As Jews worldwide honored on Monday the memory of those who were murdered in the Holocaust, a 76-year-old survivor sacrificed his life to save his students in Monday's shooting at Virginia Tech College that left 33 dead and over two dozen wounded.
Professor Liviu Librescu, 76, threw himself in front of the shooter when the man attempted to enter his classroom. The Israeli mechanics and engineering lecturer was shot to death, "but all the students lived - because of him," Virginia Tech student Asael Arad - also an Israeli - told Army Radio.
Several of Librescu's other students sent e-mails to his wife, Marlena, telling of how he blocked the gunman's way and saved their lives, said Librescu's son, Joe.
Virginia Tech shooting
"My father blocked the doorway with his body and asked the students to flee," Joe Librescu said in a telephone interview from his home outside of Tel Aviv. "Students started opening windows and jumping out."
Librescu was respected in his field, his son said.
"His work was his life in a sense," said Joe. "That was a good place for him to practice his research."

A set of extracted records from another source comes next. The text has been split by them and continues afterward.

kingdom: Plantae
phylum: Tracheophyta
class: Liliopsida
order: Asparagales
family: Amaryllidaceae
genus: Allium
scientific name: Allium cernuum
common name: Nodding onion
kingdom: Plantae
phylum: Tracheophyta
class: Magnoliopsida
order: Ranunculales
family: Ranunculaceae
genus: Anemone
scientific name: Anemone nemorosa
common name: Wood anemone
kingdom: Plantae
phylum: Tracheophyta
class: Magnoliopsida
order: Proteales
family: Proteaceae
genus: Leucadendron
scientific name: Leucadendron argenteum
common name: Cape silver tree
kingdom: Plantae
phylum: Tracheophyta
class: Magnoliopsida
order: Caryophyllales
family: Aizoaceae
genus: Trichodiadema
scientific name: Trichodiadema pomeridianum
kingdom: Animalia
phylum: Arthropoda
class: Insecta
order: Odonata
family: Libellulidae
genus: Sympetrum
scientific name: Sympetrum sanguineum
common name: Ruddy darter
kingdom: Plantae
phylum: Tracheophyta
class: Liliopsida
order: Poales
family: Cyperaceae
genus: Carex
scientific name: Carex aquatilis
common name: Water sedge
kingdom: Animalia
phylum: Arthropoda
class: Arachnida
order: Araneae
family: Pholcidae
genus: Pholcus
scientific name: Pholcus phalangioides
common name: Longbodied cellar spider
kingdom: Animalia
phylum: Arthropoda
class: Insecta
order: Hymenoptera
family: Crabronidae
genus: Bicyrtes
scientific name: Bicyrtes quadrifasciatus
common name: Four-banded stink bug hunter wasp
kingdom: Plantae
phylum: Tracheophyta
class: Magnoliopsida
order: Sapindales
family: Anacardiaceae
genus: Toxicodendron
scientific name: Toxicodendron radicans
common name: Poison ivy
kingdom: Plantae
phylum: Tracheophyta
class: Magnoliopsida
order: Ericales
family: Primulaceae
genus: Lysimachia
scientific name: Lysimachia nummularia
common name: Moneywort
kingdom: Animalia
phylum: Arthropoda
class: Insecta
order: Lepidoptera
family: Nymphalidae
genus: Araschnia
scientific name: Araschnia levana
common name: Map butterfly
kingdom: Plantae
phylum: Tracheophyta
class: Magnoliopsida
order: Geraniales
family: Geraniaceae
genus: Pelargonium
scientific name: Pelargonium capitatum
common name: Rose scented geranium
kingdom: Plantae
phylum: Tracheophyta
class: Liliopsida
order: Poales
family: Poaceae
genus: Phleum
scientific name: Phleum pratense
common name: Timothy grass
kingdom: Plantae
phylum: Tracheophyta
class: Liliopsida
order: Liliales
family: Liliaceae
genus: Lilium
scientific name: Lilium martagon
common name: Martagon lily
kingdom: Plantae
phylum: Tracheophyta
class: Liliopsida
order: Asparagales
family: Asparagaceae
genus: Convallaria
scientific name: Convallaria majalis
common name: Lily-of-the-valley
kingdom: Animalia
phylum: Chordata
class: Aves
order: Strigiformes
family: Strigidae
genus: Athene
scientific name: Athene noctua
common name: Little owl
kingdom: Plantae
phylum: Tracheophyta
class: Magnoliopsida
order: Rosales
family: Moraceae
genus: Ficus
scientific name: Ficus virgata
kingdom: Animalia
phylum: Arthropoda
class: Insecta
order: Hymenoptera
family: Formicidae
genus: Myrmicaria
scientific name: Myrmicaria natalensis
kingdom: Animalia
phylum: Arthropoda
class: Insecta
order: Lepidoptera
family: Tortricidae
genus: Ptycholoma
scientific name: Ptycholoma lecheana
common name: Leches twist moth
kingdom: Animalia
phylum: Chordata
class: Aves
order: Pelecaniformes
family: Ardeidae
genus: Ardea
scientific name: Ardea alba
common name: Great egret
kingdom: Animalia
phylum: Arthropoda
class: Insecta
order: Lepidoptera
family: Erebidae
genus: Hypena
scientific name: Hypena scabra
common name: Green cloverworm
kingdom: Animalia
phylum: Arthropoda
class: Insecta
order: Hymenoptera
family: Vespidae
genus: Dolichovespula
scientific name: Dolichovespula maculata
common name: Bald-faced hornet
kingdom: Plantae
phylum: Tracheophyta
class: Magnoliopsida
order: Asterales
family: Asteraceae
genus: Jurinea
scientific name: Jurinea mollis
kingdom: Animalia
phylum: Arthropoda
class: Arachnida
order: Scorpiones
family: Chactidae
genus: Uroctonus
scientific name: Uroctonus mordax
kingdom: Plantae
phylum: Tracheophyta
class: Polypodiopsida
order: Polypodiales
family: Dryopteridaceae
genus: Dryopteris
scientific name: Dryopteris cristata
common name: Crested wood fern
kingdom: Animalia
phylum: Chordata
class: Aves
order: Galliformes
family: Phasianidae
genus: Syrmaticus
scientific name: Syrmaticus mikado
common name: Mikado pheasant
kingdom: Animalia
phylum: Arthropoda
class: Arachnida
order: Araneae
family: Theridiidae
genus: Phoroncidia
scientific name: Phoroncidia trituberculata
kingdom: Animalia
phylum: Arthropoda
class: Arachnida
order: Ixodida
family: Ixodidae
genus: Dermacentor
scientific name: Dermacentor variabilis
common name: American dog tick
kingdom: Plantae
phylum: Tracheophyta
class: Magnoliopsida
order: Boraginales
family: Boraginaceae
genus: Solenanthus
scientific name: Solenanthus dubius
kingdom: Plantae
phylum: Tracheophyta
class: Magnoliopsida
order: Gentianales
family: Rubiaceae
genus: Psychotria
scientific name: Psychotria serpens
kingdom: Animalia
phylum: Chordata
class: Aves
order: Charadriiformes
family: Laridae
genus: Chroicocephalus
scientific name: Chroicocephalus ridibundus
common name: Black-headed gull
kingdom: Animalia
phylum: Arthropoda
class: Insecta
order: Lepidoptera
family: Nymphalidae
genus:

Librescu was sent to a labor camp in Russia as a child and saved by the townspeople. His father was deported by the Nazis.
As a scientist working under Nicolae Ceaucescu's oppressive regime, Librescu was forbidden to have any contact with sources outside Romania. He defied the ban, continuing to publish scientific articles secretly.
His Zionist affinities eventually caused him to be forced out of his job. In 1978, the Librescus emigrated from Romania to Israel, where they raised two sons. In 1986, the family moved to Virginia for Librescu's sabbatical. While they only planned to stay in the United States a year, but have lived there ever since.
Librescu's second son, Arie, told The Jerusalem Post that his father had served as an "ambassador" for Israel in a community with many Muslim residents, but few Israelis.
The Foreign Ministry has taken charge of flying Librescu's body back to Israel. The funeral is expected to take place in Ra'anana on Thursday, although that date has not been confirmed.
Meanwhile, police on Tuesday afternoon identified the gunman as Cho Seung-Hui, 23, a South Korean citizen who was studying legally in the United States as an English major at Virginia Tech.
Earlier, Virginia Tech President Charles Steger said that the gunman in the second of two campus attacks was a student at the university, also defending the school's delay in warning students about what became the deadliest shooting rampage in US history.
While Steger did not explicitly say the student, who he identified as an Asian male, was also the gunman in the first shooting, he said he did not believe there was another shooter. The gunman struck down two people at a dormitory Monday before killing 30 more people at a campus building and finally killing himself with a shot to his head.
"We do know that he was an Asian male - this is the second incident - an Asian man who was a resident in one of our dormitories," said Steger in an interview with CNN, confirming for the first time that the killer was a student.
Some students said their first warning came more than two hours after the first shooting, in an e-mail at 9:26 a.m. By then the second shooting had begun.